Names can indicate the role that the owner would wish their dog to play such as Blossom, Precious, Rebel and Tinker.  By the same token, owners that want their dogs to appear aggressive might choose ‘hard’ names such as Spike, Satan and Rambo.  I am willing to bet that most vets would tremble at the sound of a ‘Tyson’ being called into his consultation room!

When picking your puppy’s name, it is always a good idea to try calling it out loud first. Somehow a name with two syllables such as Fido or Digger has a much more enticing sound when teaching recall than a monosyllabic moniker.  But more than two syllables can be trying too.  Once I had a Majorcan friend whose regular boast was that he “was the first man on points at the Lido (in Paris)”.  Twice a year he would take care of a friend’s little mongrel with the name, 'Meecham Peacham Minnie Woots' and he would insist in calling for this dog in a loud, shrill voice in the middle of Kensington Gardens.....in his words “Imaageeeen!”

Once I heard a dog trainer recommend that one should always chose a name with a hard consonant at the beginning such as a T or a D, because he believed it had more impact when training.  This may be well and good but it was nearly my downfall one December afternoon some years back.  I was visiting friends in Hastings and for some reason or other did not have a car with me, which was just as well as it snowed heavily during the night and the next day, when I was due to depart, there was about a foot of snow on the ground.   Earlier in the year I had had an unfortunate accident when I lost my front teeth and I was wearing a temporary plate until I could afford the bridgework. I was then in my twenties with all the arrogance of a reasonably attractive young woman. My German shepherd was walking with me and she was off the lead as we slid down a steep hill to the station.  To a dog, there was no way of knowing where the road was and I saw her run out to the middle of where it roughly should have been.  I had visions of a car swinging around the corner and being unable to brake in the ice so I shouted, “Tasha!” putting great emphasis on the T.  My front teeth shot out and disappeared into the snow.  I spent a frantic half an hour sifting through the flakes until I found them again.  Think of my humiliation if I had had to travel back to London on the train without them!

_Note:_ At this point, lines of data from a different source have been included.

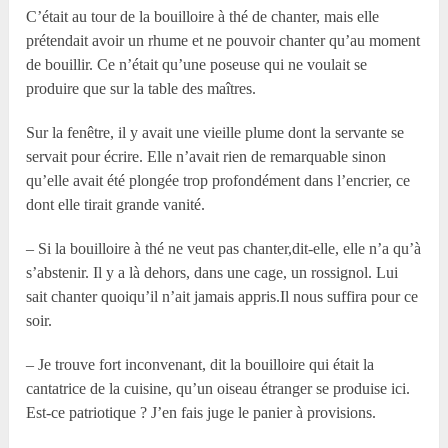
C’était au tour de la bouilloire à thé de chanter, mais elle
prétendait avoir un rhume et ne pouvoir chanter qu’au moment
de bouillir. Ce n’était qu’une poseuse qui ne voulait se
produire que sur la table des maîtres.
Sur la fenêtre, il y avait une vieille plume dont la servante se
servait pour écrire. Elle n’avait rien de remarquable sinon
qu’elle avait été plongée trop profondément dans l’encrier, ce
dont elle tirait grande vanité.
– Si la bouilloire à thé ne veut pas chanter,dit-elle, elle n’a qu’à
s’abstenir. Il y a là dehors, dans une cage, un rossignol. Lui
sait chanter quoiqu’il n’ait jamais appris.Il nous suffira pour ce
soir.
– Je trouve fort inconvenant, dit la bouilloire qui était la
cantatrice de la cuisine, qu’un oiseau étranger se produise ici.
Est-ce patriotique ? J’en fais juge le panier à provisions.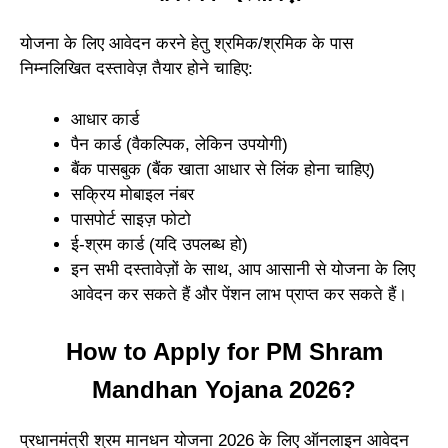
योजना के लिए आवेदन करने हेतु श्रमिक/श्रमिक के पास
निम्नलिखित दस्तावेज़ तैयार होने चाहिए:
आधार कार्ड
पैन कार्ड (वैकल्पिक, लेकिन उपयोगी)
बैंक पासबुक (बैंक खाता आधार से लिंक होना चाहिए)
सक्रिय मोबाइल नंबर
पासपोर्ट साइज़ फोटो
ई-श्रम कार्ड (यदि उपलब्ध हो)
इन सभी दस्तावेज़ों के साथ, आप आसानी से योजना के लिए
आवेदन कर सकते हैं और पेंशन लाभ प्राप्त कर सकते हैं।
How to Apply for PM Shram
Mandhan Yojana 2026?
प्रधानमंत्री श्रम मानधन योजना 2026 के लिए ऑनलाइन आवेदन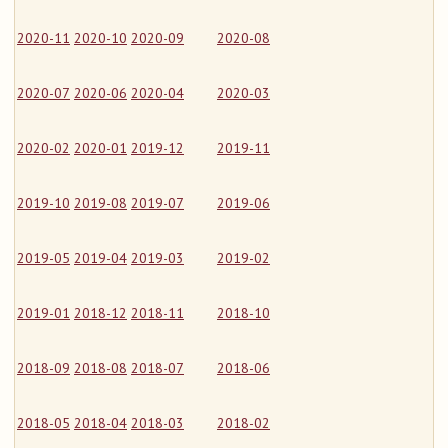
2020-11
2020-10
2020-09
2020-08
2020-07
2020-06
2020-04
2020-03
2020-02
2020-01
2019-12
2019-11
2019-10
2019-08
2019-07
2019-06
2019-05
2019-04
2019-03
2019-02
2019-01
2018-12
2018-11
2018-10
2018-09
2018-08
2018-07
2018-06
2018-05
2018-04
2018-03
2018-02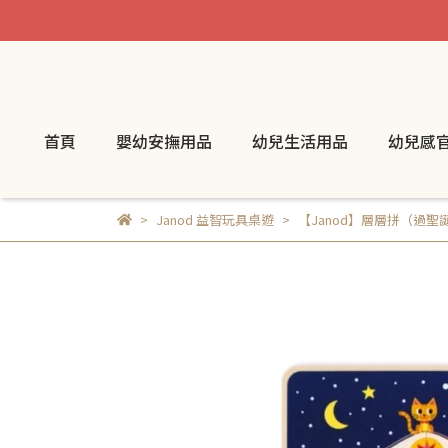
首頁
嬰幼安撫用品
幼兒生活用品
幼兒感
Janod 益智玩具桌遊
【Janod】層層拼（過聖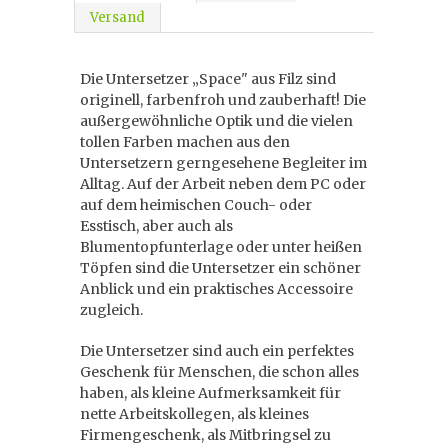
Versand
Die Untersetzer „Space" aus Filz sind
originell, farbenfroh und zauberhaft! Die
außergewöhnliche Optik und die vielen
tollen Farben machen aus den
Untersetzern gerngesehene Begleiter im
Alltag. Auf der Arbeit neben dem PC oder
auf dem heimischen Couch- oder
Esstisch, aber auch als
Blumentopfunterlage oder unter heißen
Töpfen sind die Untersetzer ein schöner
Anblick und ein praktisches Accessoire
zugleich.
Die Untersetzer sind auch ein perfektes
Geschenk für Menschen, die schon alles
haben, als kleine Aufmerksamkeit für
nette Arbeitskollegen, als kleines
Firmengeschenk, als Mitbringsel zu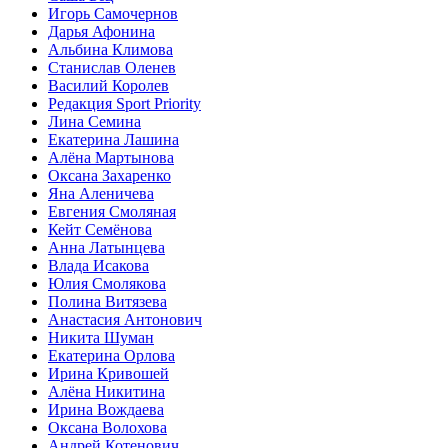
Игорь Самочернов
Дарья Афонина
Альбина Климова
Станислав Оленев
Василий Королев
Редакция Sport Priority
Лина Семина
Екатерина Лашина
Алёна Мартынова
Оксана Захаренко
Яна Аленичева
Евгения Смоляная
Кейт Семёнова
Анна Латынцева
Влада Исакова
Юлия Смолякова
Полина Витязева
Анастасия Антонович
Никита Шуман
Екатерина Орлова
Ирина Кривошей
Алёна Никитина
Ирина Вождаева
Оксана Волохова
Андрей Котенович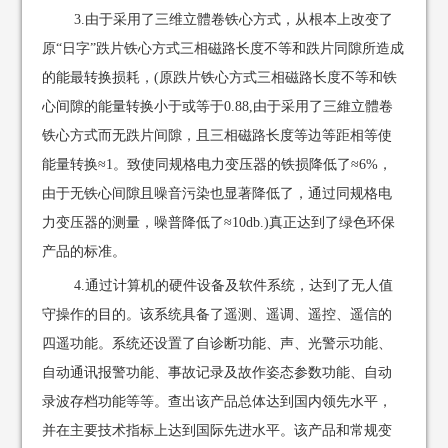
3.由于采用了三维立體卷铁心方式，从根本上改变了
原“日字”跌片铁心方式三相磁路长度不等和跌片同隙所造成
的能最转换损耗，(原跌片铁心方式三相磁路长度不等和铁
心间隙的能量转换小于或等于0.88,由于采用了三維立體卷
铁心方式而无跌片间隙，且三相磁路长度等边等距相等使
能量转换≈1。致使同规格电力变压器的铁损降低了≈6%，
由于无铁心间隙且噪音污染也显著降低了，通过同规格电
力变压器的测量，噪普降低了≈10db.)真正达到了绿色环保
产品的标准。
4.通过计算机的硬件设备及软件系统，达到了无人值
守操作的目的。该系统具备了遥测、遥调、遥控、遥信的
四遥功能。系统还设置了自诊断功能、声、光警示功能、
自动通讯报警功能、事故记录及故作姿态参数功能、自动
录波存档功能等等。查出该产品总体达到国内领先水平，
并在主要技术指标上达到国际先进水平。该产品和常规变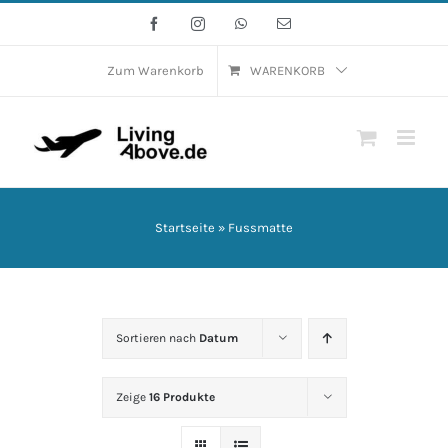
Zum
Facebook
Instagram
WhatsApp
E-
Mail
Inhalt
springen
Zum Warenkorb
WARENKORB
Startseite
»
Fussmatte
Sortieren nach
Datum
Zeige
16 Produkte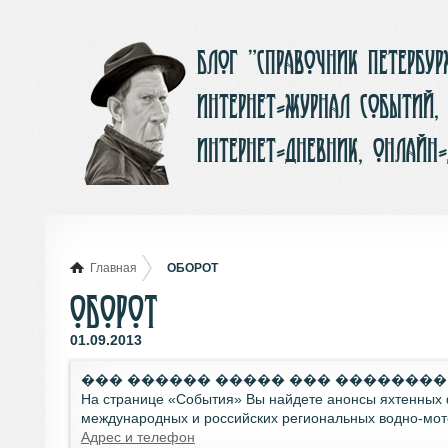
Блог ”Справочник Петербу
интернет-журнал событий,
интернет-дневник, онлайн
Главная
ОБОРОТ
ОБОРОТ
01.09.2013
��� ������ ����� ��� �������
На странице «События» Вы найдете анонсы яхтенных ф
международных и российских региональных водно-мот
Адрес и телефон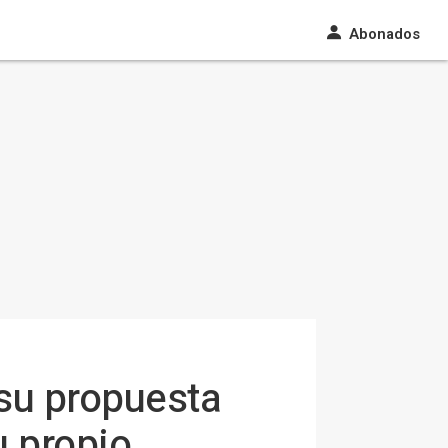
Abonados
 su propuesta
u propio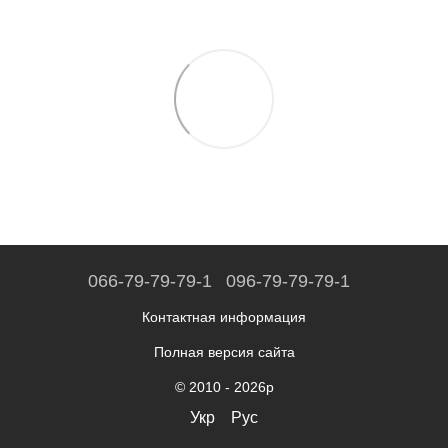
066-79-79-79-1
096-79-79-79-1
Контактная информация
Полная версия сайта
© 2010 - 2026р
Укр
Рус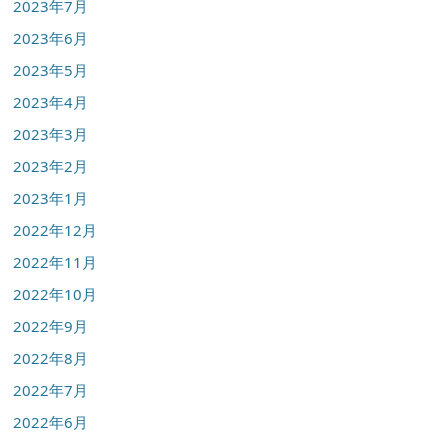
2023年7月
2023年6月
2023年5月
2023年4月
2023年3月
2023年2月
2023年1月
2022年12月
2022年11月
2022年10月
2022年9月
2022年8月
2022年7月
2022年6月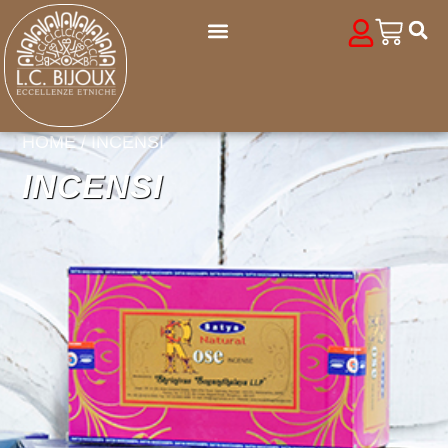
HOME
/ INCENSI
INCENSI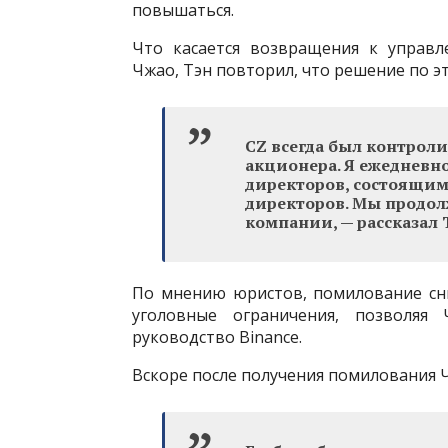
повышаться.
Что касается возвращения к управ
Чжао, Тэн повторил, что решение по э
CZ всегда был контрол
акционера. Я ежедневн
директоров, состоящим
директоров. Мы продол
компании, — рассказал 
По мнению юристов, помилование сн
уголовные ограничения, позволя
руководство Binance.
Вскоре после получения помилования 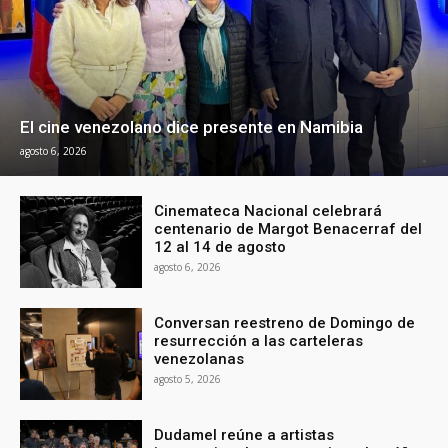
El cine venezolano dice presente en Namibia
agosto 6, 2026
Cinemateca Nacional celebrará
centenario de Margot Benacerraf del
12 al 14 de agosto
agosto 6, 2026
Conversan reestreno de Domingo de
resurrección a las carteleras
venezolanas
agosto 5, 2026
Dudamel reúne a artistas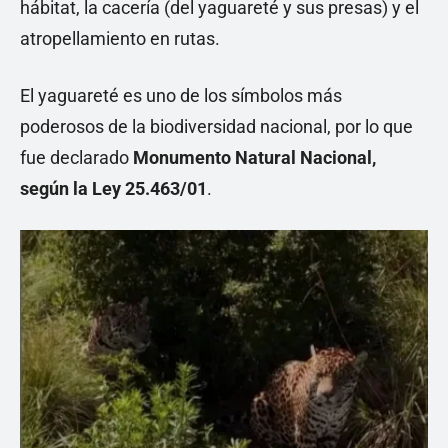
hábitat, la cacería (del yaguareté y sus presas) y el
atropellamiento en rutas.
El yaguareté es uno de los símbolos más
poderosos de la biodiversidad nacional, por lo que
fue declarado
Monumento Natural Nacional,
según la Ley 25.463/01
.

Older but wiser, I now own a dog whose name begins with B.  Still a hard consonant but a safer one as the teeth remain strongly guarded by the lips, however, I have been criticised for calling my current shepherd Berkeley.  When she was a cute fluffy puppy, people would say,

“And what do you call her?” 

“Berkeley.” I would reply.

“Barclay! What a horrid name for a dog!” or, “How can you call a female dog, Barclay?”
 
I had never thought that either Berkeley or Barclay was a male or female.  It is true that the only human I have heard called by that name was male, but on the whole I see it as being fairly androgynous, so my stock reply is,

“Do you find it strange to call me Andi?”  

If only my critics would wait and hear the real reason for me calling my dog Berkeley, then they might even think that the name is romantic.

During the war my father lived with his mother in a flat in Wanstead and a young woman called Brenda lived above.  My father played the piano by ear and being aware that sound travelled through to the other flat, he attempted to woo the young lady with a song entitled “The Nightingale Sang in Berkeley Square.”   His method of ‘courting’ must have worked as Brenda became my mother.  Many years later, I was to work on a show called “Three Men On A Horse” at the Vaudeville Theatre.  During the scene drop and interval a jazz band would play songs of the ‘Thirties and Forties”.  One day, one of the band members asked me if I had any requests, so I put forward ‘the Nightingale Sang in Berkeley Square’.  What a strange coincidence that the leading man of the show became my husband!

Naturally, any name you call your dog is entirely up to you but I suggest you always think twice before finalising your decision.  Will you still be a fan of Micha in a decade’s time?  Will your allegiances remain with the liberal party if you call your dog Clegg?  Do you really want to stand in the park shouting for Jerwood?